Currently, we’re continuing with our independent reading projects: each student keeps a reading log and when the book is complete, submits a project for all of the class members to see. So far we have slideshows, blogs, and even a video production in the works.

Once the style analysis essays are completed, we’ll analyze Dr. Martin Luther King, Jr’s Letter from Birmingham Jail, seeing how he set the standard for American non-violent resistance during the Civil Rights Movement. We will complete some research on a variety of subjects, all in preparation for our reading of Harper Lee’s To Kill a Mockingbird, a book I have taught easily 30 times, yet still continues to educate and inspire me, mostly because of the original points of view brought by students. I just love it when my students become my teachers.

The beginning of each full class period begins with a poem (students are submitting poems for the classes to read.

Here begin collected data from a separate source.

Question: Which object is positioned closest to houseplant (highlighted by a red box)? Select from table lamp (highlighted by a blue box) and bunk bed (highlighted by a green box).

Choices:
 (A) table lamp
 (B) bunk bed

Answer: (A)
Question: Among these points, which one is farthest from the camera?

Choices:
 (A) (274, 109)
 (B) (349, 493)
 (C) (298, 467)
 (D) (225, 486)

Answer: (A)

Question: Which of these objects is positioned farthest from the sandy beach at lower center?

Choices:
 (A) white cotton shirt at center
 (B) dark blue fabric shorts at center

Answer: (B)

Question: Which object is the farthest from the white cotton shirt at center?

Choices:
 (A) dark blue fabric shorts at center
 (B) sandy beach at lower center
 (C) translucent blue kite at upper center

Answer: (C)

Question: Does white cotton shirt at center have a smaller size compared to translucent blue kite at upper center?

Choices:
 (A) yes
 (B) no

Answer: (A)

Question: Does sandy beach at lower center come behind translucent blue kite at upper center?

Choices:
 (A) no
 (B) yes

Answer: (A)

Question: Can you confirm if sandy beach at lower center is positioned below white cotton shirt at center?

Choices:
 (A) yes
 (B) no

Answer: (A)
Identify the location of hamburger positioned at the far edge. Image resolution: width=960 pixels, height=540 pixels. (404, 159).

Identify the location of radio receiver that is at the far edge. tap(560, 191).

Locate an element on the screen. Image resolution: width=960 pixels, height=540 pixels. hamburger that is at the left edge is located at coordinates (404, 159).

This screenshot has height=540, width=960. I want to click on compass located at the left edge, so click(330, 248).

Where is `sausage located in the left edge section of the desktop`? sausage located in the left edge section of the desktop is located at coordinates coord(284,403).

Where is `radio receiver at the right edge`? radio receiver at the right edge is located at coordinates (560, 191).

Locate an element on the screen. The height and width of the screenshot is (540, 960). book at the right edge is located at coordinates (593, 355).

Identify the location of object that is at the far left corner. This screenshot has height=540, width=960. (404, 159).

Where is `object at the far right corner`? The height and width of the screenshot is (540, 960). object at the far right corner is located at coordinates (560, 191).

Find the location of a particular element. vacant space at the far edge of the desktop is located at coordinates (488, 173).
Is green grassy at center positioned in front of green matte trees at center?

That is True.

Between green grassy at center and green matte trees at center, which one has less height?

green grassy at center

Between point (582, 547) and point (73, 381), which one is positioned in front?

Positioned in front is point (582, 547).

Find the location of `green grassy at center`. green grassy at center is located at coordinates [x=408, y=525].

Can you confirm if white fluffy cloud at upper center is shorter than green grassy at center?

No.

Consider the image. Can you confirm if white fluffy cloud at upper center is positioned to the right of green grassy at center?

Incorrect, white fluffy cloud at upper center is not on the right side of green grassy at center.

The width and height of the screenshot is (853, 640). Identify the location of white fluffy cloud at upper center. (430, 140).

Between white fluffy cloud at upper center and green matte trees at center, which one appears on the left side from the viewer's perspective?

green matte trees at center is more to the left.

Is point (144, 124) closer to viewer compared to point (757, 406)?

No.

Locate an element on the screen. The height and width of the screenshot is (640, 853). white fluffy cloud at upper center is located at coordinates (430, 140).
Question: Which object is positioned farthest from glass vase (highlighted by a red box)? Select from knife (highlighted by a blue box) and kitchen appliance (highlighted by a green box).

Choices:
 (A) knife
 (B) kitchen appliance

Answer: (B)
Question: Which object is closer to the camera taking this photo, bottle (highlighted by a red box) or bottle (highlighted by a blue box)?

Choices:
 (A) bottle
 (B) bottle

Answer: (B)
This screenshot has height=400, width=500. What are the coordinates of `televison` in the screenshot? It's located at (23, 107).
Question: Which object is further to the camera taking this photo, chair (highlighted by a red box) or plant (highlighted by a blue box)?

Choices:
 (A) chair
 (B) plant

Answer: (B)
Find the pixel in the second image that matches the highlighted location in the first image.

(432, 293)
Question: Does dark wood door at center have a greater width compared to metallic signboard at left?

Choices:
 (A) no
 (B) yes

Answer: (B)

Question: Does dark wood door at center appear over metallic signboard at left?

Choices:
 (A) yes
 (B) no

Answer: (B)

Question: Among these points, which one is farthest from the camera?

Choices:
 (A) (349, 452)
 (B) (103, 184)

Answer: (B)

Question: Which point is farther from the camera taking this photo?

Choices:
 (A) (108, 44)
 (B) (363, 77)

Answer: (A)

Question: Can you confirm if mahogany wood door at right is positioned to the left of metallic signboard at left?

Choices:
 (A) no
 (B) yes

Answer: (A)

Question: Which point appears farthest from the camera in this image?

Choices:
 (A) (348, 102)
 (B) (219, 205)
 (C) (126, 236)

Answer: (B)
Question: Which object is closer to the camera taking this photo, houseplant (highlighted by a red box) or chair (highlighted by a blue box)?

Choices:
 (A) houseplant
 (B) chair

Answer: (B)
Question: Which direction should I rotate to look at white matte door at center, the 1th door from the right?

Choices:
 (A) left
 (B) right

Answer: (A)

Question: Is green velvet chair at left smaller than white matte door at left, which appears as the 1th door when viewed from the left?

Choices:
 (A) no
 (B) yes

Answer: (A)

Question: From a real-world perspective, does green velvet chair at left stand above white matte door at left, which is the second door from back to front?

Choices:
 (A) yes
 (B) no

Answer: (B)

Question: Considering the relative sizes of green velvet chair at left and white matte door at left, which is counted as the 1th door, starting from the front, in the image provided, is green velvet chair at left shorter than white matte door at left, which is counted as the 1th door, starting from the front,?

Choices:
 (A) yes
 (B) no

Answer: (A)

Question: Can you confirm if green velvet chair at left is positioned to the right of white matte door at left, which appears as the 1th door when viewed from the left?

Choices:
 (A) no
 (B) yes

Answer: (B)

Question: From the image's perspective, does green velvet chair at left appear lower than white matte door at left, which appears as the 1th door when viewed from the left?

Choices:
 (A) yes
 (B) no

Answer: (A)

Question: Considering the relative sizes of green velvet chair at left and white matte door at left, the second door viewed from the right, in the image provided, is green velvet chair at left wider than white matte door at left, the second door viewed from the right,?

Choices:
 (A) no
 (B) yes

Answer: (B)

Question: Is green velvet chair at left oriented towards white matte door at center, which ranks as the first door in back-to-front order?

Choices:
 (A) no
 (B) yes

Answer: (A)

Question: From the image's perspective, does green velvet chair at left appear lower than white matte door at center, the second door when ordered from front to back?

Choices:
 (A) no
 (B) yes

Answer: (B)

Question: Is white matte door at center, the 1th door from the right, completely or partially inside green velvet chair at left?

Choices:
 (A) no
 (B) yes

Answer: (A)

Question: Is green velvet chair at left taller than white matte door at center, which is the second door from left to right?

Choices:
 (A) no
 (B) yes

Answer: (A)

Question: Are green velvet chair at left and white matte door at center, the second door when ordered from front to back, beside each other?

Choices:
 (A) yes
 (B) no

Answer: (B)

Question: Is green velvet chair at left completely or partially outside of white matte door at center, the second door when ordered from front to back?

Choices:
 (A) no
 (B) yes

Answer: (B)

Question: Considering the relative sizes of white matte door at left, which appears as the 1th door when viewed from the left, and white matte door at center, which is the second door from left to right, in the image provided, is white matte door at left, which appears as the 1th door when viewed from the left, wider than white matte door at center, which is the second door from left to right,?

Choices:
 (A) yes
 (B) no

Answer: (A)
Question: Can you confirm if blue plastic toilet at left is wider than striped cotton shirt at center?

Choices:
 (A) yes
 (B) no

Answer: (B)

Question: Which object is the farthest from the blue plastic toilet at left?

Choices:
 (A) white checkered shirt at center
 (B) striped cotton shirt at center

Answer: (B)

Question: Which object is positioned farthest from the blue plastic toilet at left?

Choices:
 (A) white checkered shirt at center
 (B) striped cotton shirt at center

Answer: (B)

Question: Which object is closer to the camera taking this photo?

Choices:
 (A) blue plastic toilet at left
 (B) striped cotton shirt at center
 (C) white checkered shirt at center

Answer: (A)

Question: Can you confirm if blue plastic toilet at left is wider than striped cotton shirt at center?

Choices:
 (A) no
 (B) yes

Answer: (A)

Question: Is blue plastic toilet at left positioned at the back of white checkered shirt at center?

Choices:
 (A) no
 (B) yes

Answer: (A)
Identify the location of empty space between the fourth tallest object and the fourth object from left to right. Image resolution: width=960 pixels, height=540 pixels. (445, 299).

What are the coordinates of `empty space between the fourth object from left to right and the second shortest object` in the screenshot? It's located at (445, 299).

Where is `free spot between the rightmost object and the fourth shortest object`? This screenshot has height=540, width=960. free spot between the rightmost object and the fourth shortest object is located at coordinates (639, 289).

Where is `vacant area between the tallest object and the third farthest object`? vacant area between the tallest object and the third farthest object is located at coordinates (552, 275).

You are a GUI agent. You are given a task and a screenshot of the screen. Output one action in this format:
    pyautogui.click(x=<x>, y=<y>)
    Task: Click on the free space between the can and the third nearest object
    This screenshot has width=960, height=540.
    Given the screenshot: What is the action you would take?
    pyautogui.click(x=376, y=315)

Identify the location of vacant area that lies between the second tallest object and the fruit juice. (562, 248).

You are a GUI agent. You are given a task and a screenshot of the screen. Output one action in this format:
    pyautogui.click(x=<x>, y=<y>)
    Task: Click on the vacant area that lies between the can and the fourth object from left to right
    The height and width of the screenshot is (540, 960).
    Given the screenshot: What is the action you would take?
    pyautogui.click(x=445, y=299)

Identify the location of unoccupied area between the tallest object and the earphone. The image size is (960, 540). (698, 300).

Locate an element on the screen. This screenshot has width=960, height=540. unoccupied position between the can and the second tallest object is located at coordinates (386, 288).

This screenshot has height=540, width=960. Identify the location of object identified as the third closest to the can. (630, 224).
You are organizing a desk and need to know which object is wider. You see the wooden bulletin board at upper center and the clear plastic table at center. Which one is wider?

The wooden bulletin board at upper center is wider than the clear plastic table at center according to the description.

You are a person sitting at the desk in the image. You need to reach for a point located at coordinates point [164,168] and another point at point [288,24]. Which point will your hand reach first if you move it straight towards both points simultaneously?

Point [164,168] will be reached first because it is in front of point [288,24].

So cool!), and a 10 -15 minute stream of consciousness writing. Hmmmm… I wonder what my plan is for this skill-building activity (former students, DO NOT TELL!).

Of course, we’re also looking forward to our study of Shakespeare’s Romeo and Juliet.

I have to say, the amount of additional work everyone is doing as a result of distance learning, students and teachers alike, seems so overwhelming at any moment in time. However, as I reflect on the work completed, the skills learned, and the connections made, I could not be prouder of my students. They really make my day every day, and I do believe I am learning so much from each and every member of my classes than I could possibly bring to them.

I am grateful every day for each and every one of you.